Steve bboyminn at yahoo.com
Mon Jan 2 07:46:12 UTC 2006


No: HPFGUIDX 145720

--- In HPforGrownups at yahoogroups.com, "manawydan" <manawydan at n...> wrote:
>
> Catlady wrote:
> > ...
> > (Lily and I were born in 1950-something. My mother was born
> > in 1920-something. Her mother, my grandma, was born in 
> > 1890-something. Her mother, my great-grandmother, died 
> > before I was born, and the pattern suggests she was born
> > in 1860-something. Dumble, being 150 years old in the 1990s,
> > was born in the 1840s and therefore old enough to be a daddy
> >  in the 1860s.)
>
> Ffred:
> 
> Generations in the RW are, as you rightly say, about 30 years.
> But, given the longer wizarding life span ...edited... That 
> would suggest to me that a generation is around 90 years in the
> WW to allow for the longer lifespans obviously, given shorter 
> Muggle lives, a mixed marriage would have children earlier and
> there would be, as in our own world, a spread of parental ages 
> around the average ....
> 
> hwyl
> 
> Ffred

bboyminn:

Nice concept Ffred, but I think there is a flaw in your logic.

I guess it depends on how you define a 'generation'. To some extent it
is the time between when parents have kids and when those kids grow up
enough to have kids of their own. In a sense, it is a theoretical
timespan rather that an actual, and it is generally about 20 years or so.

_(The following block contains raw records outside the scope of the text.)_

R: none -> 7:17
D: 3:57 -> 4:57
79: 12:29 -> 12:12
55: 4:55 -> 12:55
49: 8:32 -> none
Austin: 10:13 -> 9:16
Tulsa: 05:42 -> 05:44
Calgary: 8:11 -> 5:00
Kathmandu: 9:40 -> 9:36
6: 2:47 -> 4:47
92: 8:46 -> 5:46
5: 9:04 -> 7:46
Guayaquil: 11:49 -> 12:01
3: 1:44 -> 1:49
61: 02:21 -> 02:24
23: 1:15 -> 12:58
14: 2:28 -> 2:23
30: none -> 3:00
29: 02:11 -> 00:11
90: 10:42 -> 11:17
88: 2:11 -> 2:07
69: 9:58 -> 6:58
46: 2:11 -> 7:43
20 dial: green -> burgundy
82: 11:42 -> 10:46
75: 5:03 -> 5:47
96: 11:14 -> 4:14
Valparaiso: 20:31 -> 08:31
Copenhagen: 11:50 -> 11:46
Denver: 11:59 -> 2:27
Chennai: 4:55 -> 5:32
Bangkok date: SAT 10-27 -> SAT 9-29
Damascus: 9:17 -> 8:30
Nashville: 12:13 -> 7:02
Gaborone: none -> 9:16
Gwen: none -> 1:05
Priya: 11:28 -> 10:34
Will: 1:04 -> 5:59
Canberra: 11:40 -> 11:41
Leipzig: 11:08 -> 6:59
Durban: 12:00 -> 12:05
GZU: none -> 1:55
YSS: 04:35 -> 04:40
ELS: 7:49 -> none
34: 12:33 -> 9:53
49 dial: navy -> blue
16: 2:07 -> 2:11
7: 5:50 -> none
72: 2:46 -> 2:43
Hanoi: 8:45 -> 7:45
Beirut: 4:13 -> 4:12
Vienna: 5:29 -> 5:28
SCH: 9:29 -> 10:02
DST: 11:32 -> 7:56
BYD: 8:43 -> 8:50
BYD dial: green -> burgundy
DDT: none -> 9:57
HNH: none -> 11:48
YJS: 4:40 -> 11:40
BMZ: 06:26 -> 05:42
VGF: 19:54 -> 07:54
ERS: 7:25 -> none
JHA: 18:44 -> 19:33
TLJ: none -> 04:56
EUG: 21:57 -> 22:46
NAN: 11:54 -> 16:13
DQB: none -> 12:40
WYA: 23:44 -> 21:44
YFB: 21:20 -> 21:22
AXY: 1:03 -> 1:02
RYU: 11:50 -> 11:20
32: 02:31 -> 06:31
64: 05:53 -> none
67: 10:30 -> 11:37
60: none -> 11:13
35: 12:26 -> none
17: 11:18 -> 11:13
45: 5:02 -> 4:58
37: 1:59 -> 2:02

So regardless of the fact that wizards live longer, the span of each
theoretical generation would be the same; about 20 years. The
differences is that wizards could spawn more than one generation.
Wizards could marry at 20 and have 3 kids in 5 years, and wait for
those kids to grow to be age 20 and have kids of their own. Then the
original wizard parents could take a break of 20 years and still be
young enough to start having kids again, thereby spawing a second new
generation. 

You are right however, in general a muggle woman who married a wizard,
would most likely only be fertile long enough to spawn roughly one new
generation.

I guess I'm just nitpicking at a fine point here, and that point is
based on how a 'generation' is defined.